Cascade Communications Corporation
- Company type: Public
- Industry: Computer networking
- Founded: 1990; 36 years ago in Westford, Massachusetts
- Founder: Gururaj Deshpande
- Defunct: 1997; 29 years ago
- Fate: Acquired by Ascend Communications
- Website: casc.com at the Wayback Machine (archived 1997-06-20)

= Cascade Communications =

American communications equipment manufacturer

Cascade Communications Corporation was a manufacturer of communications equipment based in Westford, Massachusetts.

==History==
Cascade was founded by Gururaj Deshpande in 1990, and was led by CEO Dan Smith, VP of Sales Mike Champa and CFO Paul Blondin.

Cascade made a compact Frame Relay and Asynchronous Transfer Mode communication switches that were sold to telecommunication service providers worldwide. Frame Relay service was the primary data service used by companies in the mid-1990s to create secure internal communication networks between separate sites, and Cascade's equipment carried an estimated 70% of the world's Internet traffic during this time.

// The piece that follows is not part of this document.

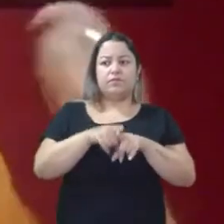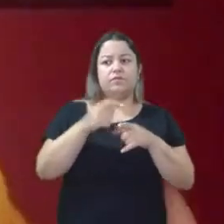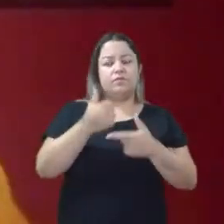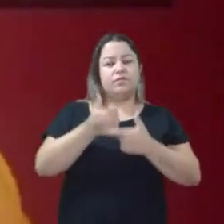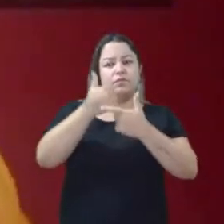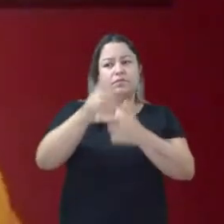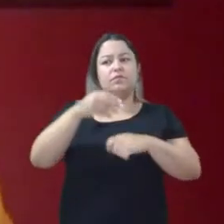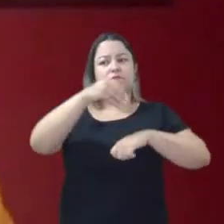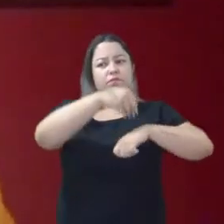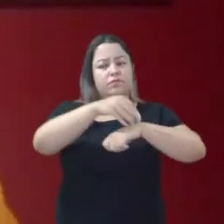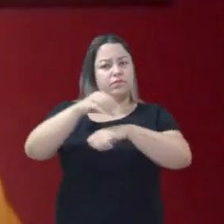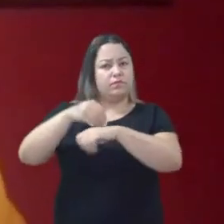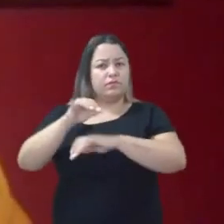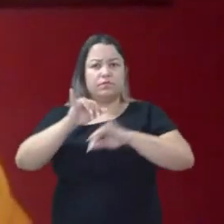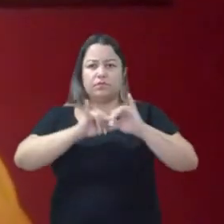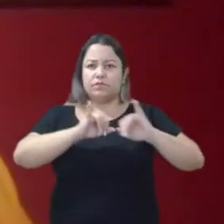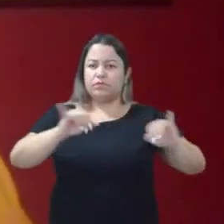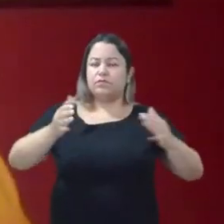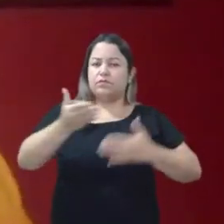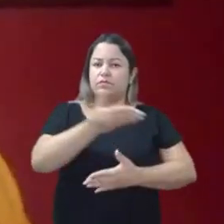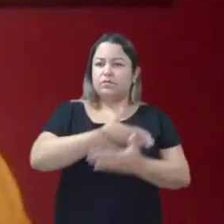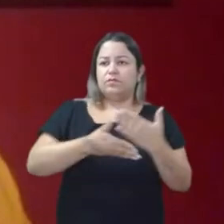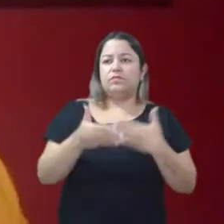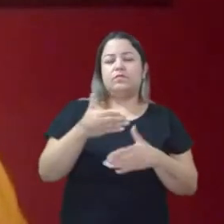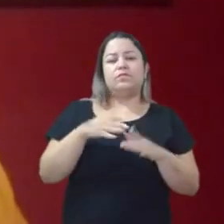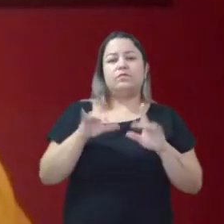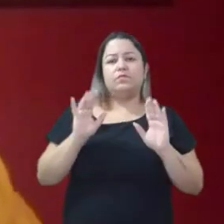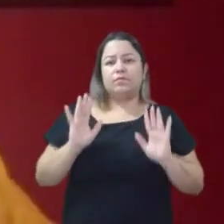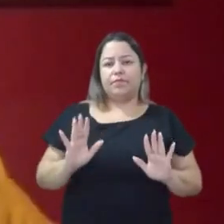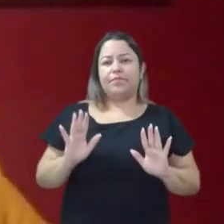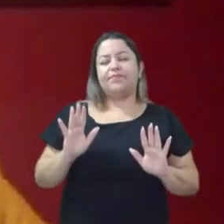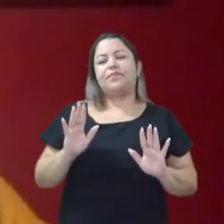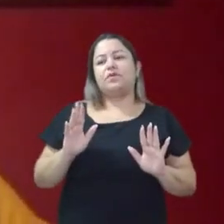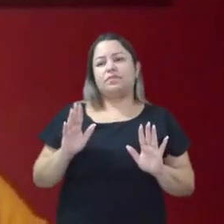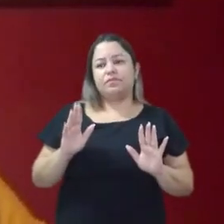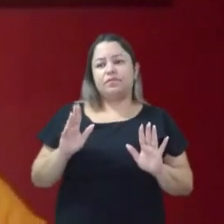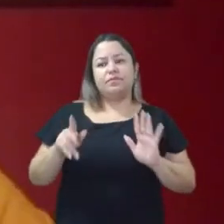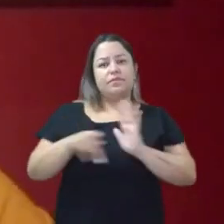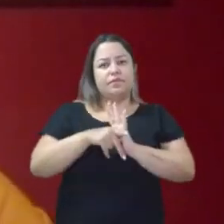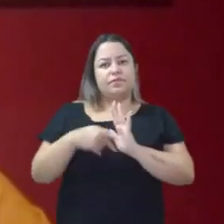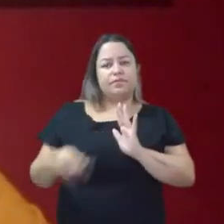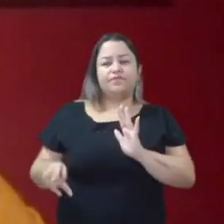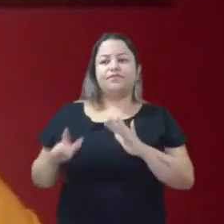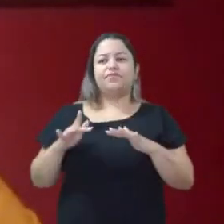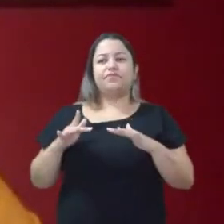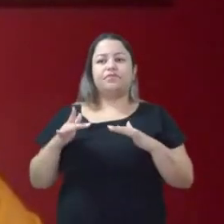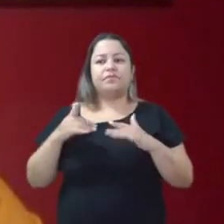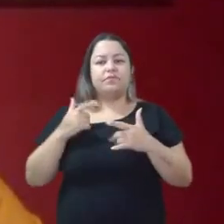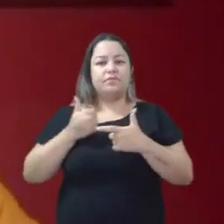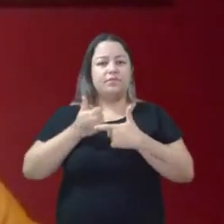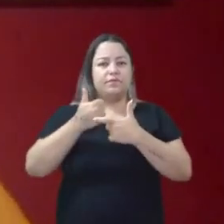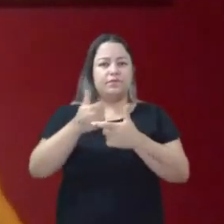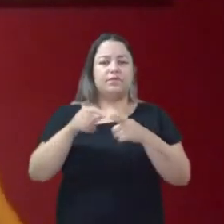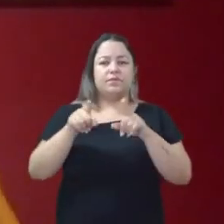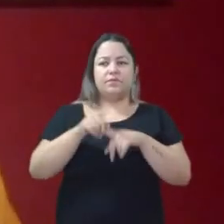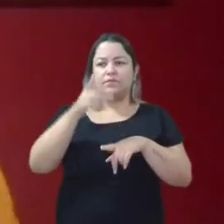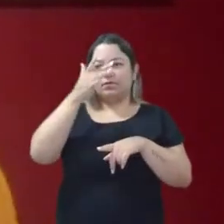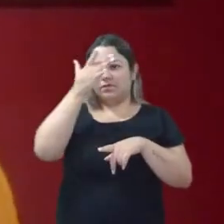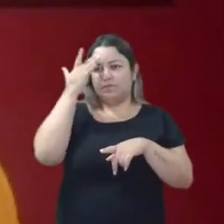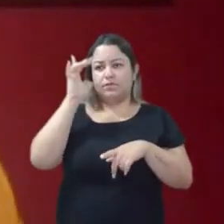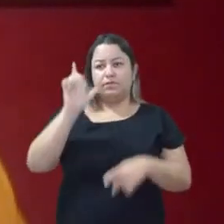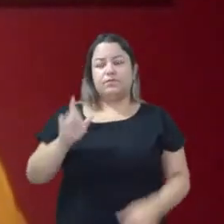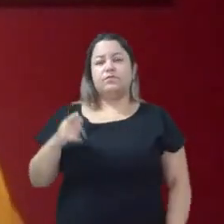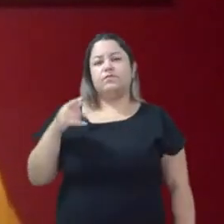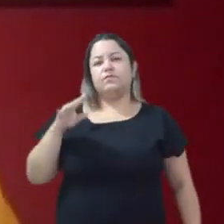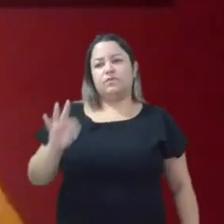comentar, compartilhar, divulgar. Olha esse dado que o Tiago trouxe dos próprios seguidores do perfil do PT no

Their most important direct competitor was StrataCom, which was acquired by Cisco Systems in 1996 for US $4B.

In 1997, Ascend Communications acquired Cascade Communications for US $3.7 Billion, to move into ATM and Frame Relay markets. Ascend was later acquired by Lucent Technologies in 1999 in one of the largest mergers in communications equipment history (US $24 Billion). The Cascade portion of Ascend's business was more interesting to Lucent than the modem termination business that comprised the rest of Ascend.

==Legacy==
Both Desh Deshpande and CEO Dan Smith profited handsomely from the acquisition, as did hundreds of Cascade employees. In addition, Cascade was notable for invigorating the telecommunications startup culture in Massachusetts in the mid 1990s. Cascade alumni were founders or key contributors to many other financially successful Boston area telecom companies in the late 1990s. Deshpande and Smith went on to found Sycamore Networks and VP of Sales Mike Champa went on to found Omnia Communications and later was the CEO of Winphoria Networks.